Induction of the mitochondrial permeability transition by N-ethylmaleimide depends on secondary oxidation of critical thiol groups. Potentiation by copper-ortho-phenanthroline without dimerization of the adenine nucleotide translocase.

Addition to energized rat liver mitochondria of low micromolar concentrations of the thiol oxidant, copper-o-phenanthroline [Cu(OP)2], causes opening of the permeability transition pore, a cyclosporin A-sensitive channel. The effects of Cu(OP)2 can be reversed by reduction with dithiothreitol (DTT), suggesting that a dithiol-disulfide interconversion is involved.

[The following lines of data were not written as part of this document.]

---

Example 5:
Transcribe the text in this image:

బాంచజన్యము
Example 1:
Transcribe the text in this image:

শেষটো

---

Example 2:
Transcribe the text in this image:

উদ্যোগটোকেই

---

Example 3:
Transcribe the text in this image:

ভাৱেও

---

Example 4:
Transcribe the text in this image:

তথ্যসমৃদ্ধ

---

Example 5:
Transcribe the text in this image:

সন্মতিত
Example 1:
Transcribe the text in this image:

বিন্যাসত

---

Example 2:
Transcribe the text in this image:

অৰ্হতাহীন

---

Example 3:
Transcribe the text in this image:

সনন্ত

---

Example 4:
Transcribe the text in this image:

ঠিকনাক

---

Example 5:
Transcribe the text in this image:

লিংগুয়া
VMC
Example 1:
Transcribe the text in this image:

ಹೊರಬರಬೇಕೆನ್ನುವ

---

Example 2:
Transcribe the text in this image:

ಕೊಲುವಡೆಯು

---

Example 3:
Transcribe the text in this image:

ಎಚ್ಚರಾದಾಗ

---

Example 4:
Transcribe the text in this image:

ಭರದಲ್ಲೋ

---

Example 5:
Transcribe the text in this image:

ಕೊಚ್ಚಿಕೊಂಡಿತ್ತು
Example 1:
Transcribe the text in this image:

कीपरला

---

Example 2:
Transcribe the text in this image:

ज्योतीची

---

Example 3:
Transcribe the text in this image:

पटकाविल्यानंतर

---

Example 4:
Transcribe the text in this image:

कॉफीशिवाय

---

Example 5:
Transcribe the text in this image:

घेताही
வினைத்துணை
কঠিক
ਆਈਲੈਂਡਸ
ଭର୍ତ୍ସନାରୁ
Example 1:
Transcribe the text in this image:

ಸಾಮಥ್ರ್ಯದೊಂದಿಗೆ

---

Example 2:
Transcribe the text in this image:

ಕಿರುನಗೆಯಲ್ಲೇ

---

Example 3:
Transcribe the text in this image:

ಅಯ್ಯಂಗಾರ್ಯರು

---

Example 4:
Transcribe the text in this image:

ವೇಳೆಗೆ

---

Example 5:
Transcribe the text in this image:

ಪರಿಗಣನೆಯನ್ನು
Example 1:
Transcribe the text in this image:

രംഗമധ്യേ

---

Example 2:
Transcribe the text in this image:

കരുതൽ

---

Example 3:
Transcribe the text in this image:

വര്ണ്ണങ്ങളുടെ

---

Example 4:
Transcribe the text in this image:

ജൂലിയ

However, at variance with all pore inducers known to act through dithiol oxidation, the effects of Cu(OP)2 are not prevented by treatment of mitochondria with low (10-20 microM) concentrations of N-ethylmaleimide (NEM). Rather, these concentrations of NEM potentiate the inducing effects of Cu(OP)2. We show that this enhancing effect of NEM is blocked by the subsequent addition of DTT, indicating that potentiation by NEM is mediated by an oxidative event rather than by substitution as such. We find that also pore induction by high (0.5-1.0 mM) concentrations of NEM in the absence of oxidants is completely blocked by reduction with DTT or beta-mercaptoethanol. These results underscore the unexpected importance of oxidative events in pore opening by substituting agents. Since we find that pore opening by Cu(OP)2 or by high concentrations of NEM is not accompanied by dimerization of the adenine nucleotide translocase, we conclude that the translocase itself is not the target of the pore-inducing oxidative events triggered by Cu(OP)2 and NEM.